Requirement
Keep only the lines of the items below that contain the word "indoors", and copy those lines out. Matching is case-sensitive.

***** Dataset content

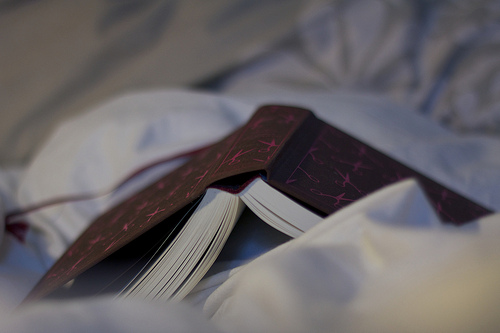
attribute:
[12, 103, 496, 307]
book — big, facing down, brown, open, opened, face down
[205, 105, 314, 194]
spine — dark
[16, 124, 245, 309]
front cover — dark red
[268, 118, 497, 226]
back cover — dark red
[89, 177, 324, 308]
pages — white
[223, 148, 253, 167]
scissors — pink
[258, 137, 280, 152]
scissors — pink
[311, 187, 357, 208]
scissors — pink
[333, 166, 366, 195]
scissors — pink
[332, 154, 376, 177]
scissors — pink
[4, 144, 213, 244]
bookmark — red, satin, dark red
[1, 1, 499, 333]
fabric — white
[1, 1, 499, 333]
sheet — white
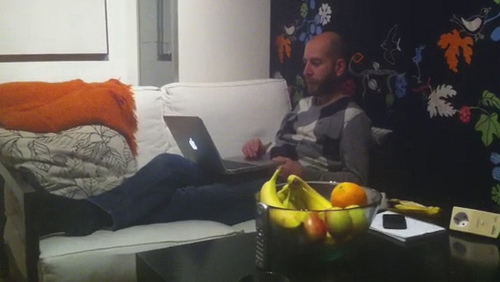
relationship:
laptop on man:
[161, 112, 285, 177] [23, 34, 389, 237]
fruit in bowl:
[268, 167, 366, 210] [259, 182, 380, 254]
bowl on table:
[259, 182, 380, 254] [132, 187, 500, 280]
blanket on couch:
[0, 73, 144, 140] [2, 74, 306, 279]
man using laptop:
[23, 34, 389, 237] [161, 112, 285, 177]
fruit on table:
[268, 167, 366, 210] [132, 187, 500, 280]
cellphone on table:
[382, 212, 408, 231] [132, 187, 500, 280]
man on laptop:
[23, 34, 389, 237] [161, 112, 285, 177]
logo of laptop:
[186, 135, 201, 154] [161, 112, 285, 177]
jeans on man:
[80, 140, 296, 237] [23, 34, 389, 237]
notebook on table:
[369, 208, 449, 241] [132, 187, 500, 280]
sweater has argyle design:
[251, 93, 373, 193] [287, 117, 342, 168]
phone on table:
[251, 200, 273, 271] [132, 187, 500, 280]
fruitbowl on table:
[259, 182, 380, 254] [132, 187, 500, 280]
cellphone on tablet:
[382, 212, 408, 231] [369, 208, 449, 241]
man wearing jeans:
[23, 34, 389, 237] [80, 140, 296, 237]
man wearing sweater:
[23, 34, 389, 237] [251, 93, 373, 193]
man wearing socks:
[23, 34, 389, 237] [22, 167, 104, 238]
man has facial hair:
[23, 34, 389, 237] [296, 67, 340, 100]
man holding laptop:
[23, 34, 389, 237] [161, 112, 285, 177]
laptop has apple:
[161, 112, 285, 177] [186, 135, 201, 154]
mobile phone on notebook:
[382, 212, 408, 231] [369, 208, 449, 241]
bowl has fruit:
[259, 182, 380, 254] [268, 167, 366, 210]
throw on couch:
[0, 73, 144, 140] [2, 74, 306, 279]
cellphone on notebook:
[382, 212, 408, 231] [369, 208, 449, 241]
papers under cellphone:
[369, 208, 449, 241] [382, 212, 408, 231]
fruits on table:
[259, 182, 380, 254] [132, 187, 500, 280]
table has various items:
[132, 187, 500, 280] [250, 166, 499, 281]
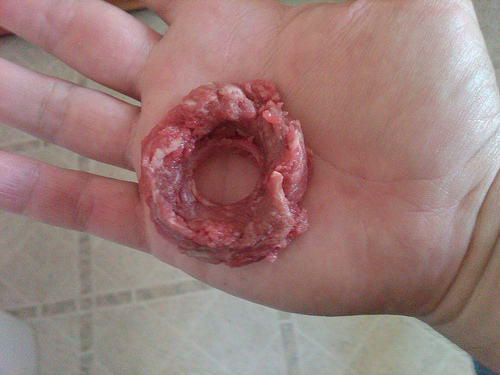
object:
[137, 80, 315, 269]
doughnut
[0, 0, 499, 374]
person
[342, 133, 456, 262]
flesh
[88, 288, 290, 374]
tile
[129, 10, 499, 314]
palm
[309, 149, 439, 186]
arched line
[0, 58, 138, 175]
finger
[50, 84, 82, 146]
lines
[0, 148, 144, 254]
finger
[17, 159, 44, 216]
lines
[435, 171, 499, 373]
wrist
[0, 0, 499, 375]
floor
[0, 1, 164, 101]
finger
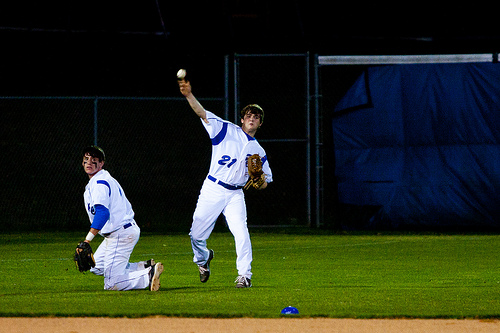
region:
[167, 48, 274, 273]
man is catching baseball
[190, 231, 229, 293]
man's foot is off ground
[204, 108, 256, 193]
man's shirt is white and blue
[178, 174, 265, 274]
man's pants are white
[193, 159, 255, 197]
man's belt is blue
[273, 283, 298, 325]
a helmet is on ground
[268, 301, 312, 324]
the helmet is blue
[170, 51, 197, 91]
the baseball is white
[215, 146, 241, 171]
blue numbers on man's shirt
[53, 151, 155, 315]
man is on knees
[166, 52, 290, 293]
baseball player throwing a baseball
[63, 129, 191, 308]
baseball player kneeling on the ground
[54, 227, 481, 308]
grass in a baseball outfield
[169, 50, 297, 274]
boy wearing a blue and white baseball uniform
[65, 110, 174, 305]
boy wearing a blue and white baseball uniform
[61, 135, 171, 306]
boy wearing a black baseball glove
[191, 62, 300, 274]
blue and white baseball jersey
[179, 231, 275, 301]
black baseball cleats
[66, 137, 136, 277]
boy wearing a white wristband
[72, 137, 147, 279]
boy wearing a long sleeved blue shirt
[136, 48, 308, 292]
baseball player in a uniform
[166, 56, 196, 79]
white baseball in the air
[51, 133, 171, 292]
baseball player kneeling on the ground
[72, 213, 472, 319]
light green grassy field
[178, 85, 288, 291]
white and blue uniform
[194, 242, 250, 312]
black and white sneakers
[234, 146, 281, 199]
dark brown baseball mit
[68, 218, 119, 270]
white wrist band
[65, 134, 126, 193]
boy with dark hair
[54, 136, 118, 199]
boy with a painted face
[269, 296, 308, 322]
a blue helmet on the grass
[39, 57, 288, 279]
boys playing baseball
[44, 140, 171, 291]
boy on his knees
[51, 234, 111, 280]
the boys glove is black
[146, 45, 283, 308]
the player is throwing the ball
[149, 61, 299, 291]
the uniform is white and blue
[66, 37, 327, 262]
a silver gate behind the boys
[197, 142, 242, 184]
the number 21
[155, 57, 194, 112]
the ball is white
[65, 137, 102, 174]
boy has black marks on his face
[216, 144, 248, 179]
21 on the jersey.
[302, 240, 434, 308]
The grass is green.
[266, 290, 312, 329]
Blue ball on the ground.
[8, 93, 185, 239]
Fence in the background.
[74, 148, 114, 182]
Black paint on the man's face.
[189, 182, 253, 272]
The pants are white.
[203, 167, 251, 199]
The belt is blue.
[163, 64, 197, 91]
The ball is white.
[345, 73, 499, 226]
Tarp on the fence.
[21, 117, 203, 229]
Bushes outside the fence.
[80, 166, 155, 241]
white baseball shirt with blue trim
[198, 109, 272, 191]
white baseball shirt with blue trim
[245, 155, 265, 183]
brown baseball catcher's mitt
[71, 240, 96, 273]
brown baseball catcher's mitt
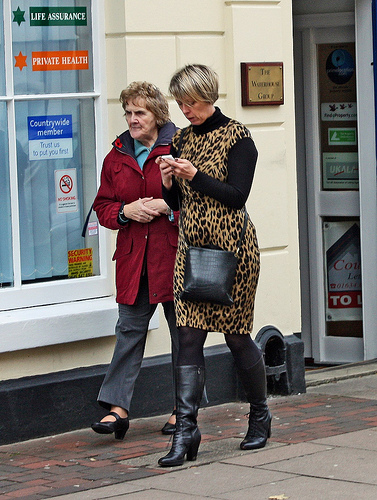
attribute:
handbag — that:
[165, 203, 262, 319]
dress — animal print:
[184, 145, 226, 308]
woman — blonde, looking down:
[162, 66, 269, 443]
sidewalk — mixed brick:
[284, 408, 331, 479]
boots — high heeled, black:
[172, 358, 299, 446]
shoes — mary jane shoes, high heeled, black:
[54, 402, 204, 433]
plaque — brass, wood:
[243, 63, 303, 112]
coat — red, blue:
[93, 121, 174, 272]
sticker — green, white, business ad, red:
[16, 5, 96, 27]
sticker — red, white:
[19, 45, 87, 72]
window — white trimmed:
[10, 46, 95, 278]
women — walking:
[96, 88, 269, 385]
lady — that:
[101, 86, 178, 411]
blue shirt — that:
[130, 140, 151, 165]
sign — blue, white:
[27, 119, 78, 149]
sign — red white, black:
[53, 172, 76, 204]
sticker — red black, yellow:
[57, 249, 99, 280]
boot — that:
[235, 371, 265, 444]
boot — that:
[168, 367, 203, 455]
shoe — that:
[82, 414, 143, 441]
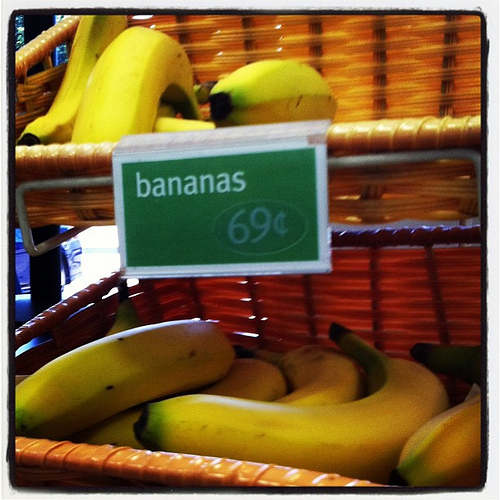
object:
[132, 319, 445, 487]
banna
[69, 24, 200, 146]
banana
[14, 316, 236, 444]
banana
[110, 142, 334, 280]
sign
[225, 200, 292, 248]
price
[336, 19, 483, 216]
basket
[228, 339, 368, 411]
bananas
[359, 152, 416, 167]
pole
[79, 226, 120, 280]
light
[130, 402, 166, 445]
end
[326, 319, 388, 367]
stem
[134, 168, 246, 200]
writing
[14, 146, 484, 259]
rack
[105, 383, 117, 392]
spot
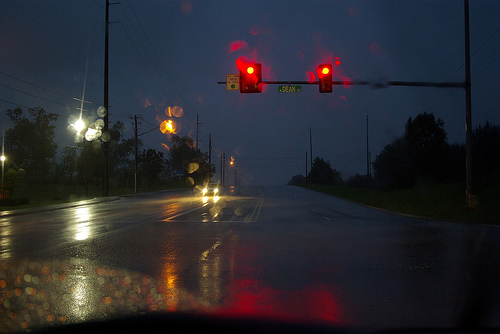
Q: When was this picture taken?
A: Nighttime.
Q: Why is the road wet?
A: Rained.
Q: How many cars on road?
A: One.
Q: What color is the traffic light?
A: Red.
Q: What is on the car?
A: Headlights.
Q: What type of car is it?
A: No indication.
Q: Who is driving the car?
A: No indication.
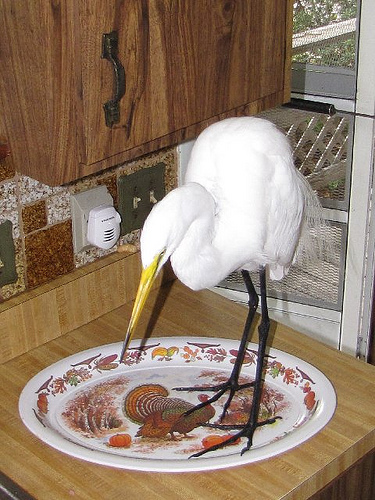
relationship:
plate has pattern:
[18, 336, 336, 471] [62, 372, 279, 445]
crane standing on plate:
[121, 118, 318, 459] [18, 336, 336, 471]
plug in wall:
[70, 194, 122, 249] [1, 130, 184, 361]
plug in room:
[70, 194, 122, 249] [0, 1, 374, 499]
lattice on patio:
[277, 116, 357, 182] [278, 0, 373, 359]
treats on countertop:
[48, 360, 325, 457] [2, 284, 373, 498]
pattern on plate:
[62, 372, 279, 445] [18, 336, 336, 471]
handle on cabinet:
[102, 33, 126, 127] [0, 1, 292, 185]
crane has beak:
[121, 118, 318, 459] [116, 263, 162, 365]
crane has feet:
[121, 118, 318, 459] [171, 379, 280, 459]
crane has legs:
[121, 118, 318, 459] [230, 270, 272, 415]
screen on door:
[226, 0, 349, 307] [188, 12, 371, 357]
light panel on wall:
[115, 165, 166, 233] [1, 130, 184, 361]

**********
***** Dataset content

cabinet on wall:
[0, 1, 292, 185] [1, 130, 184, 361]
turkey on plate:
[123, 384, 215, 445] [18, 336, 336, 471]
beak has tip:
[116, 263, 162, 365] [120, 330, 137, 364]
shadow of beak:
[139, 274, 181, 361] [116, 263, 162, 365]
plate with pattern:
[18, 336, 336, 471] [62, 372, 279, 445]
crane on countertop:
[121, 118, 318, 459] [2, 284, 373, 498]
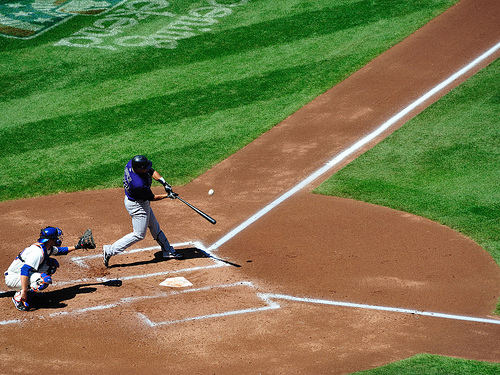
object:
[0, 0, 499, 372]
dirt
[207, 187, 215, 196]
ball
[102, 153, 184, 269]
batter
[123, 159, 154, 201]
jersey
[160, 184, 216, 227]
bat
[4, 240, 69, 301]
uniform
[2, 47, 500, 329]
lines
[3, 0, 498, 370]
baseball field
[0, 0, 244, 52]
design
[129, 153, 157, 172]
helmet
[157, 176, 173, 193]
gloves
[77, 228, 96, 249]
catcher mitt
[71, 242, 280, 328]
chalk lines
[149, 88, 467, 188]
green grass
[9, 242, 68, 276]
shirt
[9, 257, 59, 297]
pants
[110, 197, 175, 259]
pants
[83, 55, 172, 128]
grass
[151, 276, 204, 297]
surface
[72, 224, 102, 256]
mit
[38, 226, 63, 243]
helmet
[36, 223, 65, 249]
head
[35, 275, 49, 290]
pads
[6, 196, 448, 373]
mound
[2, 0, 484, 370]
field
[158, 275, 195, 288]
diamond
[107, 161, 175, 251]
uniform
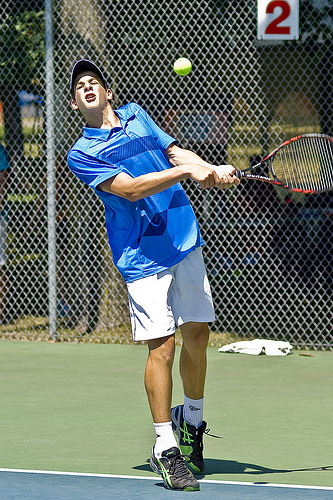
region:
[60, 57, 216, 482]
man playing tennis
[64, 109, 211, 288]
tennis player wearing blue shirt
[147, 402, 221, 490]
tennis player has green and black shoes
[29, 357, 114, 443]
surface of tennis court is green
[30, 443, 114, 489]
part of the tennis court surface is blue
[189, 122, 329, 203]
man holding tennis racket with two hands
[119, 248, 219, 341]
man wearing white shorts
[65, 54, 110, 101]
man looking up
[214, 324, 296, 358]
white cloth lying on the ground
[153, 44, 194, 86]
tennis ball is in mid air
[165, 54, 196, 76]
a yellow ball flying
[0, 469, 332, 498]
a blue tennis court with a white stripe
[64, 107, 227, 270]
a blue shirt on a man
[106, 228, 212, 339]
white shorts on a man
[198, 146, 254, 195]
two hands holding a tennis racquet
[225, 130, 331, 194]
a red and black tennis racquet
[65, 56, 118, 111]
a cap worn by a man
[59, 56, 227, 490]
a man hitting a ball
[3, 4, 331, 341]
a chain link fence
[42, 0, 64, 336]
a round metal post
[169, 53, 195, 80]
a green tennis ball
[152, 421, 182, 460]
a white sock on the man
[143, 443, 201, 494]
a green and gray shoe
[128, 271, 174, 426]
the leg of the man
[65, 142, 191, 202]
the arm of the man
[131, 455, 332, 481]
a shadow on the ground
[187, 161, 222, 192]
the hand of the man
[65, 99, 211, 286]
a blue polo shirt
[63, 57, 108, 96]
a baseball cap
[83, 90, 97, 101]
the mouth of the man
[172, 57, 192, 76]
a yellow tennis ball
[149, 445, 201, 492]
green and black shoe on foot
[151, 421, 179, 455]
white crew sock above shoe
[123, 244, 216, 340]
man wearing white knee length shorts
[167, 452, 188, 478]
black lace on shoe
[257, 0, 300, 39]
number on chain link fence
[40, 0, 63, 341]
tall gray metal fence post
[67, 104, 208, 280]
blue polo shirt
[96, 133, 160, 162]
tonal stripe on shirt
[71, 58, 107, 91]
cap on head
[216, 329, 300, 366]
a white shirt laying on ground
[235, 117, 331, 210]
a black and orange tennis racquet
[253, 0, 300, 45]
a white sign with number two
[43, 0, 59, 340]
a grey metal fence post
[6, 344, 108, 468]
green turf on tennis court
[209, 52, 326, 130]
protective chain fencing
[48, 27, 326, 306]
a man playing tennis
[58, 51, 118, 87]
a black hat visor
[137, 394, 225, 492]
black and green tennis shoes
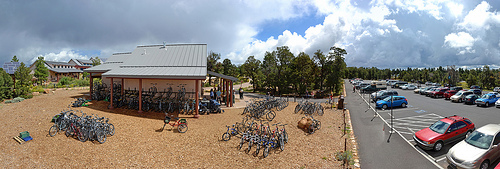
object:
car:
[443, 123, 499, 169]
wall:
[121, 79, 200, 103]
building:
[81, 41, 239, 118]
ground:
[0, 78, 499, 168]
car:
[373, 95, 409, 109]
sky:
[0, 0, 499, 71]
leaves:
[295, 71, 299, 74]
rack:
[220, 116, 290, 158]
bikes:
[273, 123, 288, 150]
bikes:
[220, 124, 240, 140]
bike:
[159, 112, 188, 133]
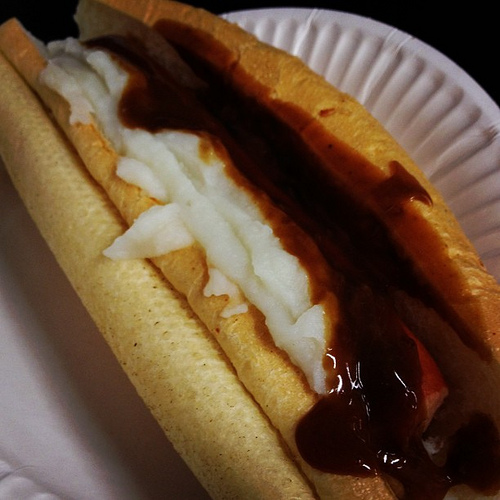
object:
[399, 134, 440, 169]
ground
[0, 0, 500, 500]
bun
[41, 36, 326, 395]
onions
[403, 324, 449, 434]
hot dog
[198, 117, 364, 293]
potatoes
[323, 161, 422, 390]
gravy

**********
***** Dataset content

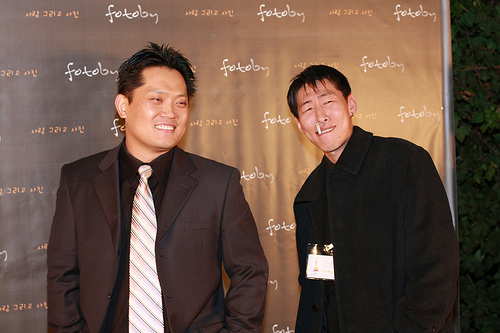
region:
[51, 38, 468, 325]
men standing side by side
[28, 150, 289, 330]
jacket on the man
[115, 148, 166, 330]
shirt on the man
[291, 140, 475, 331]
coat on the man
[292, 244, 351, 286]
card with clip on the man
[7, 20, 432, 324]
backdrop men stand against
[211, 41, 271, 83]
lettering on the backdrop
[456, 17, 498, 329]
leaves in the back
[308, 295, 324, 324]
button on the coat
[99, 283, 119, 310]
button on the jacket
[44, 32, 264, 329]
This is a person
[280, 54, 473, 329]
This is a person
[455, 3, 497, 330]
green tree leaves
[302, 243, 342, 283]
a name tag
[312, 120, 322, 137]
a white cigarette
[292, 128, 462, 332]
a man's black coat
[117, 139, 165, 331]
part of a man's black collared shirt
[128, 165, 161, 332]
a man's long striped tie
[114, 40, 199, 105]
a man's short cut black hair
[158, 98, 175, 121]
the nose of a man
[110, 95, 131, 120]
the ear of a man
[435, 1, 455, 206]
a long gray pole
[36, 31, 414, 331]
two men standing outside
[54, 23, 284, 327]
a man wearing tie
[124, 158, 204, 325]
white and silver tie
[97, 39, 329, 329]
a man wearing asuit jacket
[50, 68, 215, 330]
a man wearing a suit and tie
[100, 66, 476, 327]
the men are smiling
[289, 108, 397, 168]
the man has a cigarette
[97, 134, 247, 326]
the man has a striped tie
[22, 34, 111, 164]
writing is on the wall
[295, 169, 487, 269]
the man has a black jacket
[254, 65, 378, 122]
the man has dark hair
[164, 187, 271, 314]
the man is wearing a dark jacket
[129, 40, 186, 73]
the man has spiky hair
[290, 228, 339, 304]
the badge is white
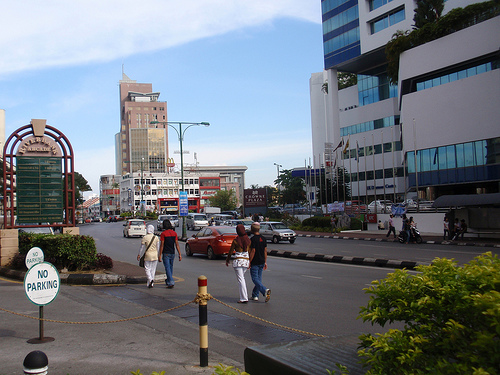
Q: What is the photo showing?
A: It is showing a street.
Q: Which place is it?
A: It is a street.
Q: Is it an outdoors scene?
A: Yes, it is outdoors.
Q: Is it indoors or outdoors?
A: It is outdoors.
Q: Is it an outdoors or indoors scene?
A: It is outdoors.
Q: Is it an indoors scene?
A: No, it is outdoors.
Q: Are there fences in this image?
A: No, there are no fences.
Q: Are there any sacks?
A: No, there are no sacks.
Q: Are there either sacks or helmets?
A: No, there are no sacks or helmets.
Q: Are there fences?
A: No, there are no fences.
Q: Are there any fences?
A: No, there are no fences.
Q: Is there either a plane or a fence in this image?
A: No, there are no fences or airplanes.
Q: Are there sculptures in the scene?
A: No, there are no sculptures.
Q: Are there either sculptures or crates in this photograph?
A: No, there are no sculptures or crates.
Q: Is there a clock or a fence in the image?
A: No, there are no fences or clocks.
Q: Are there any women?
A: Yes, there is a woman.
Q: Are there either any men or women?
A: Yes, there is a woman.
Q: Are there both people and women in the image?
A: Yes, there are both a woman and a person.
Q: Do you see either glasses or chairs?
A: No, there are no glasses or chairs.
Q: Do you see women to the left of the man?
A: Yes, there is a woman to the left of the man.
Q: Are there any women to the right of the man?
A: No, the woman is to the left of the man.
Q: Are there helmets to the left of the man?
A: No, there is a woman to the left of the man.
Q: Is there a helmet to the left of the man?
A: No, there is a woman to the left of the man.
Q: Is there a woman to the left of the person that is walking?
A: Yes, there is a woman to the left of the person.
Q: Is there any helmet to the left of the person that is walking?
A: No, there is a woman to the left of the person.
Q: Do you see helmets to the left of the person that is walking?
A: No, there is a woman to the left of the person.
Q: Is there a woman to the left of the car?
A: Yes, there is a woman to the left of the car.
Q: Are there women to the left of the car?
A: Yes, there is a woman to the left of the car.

**********

Finished task
Q: Is it indoors or outdoors?
Q: Is it an outdoors or indoors scene?
Q: Is it an indoors scene?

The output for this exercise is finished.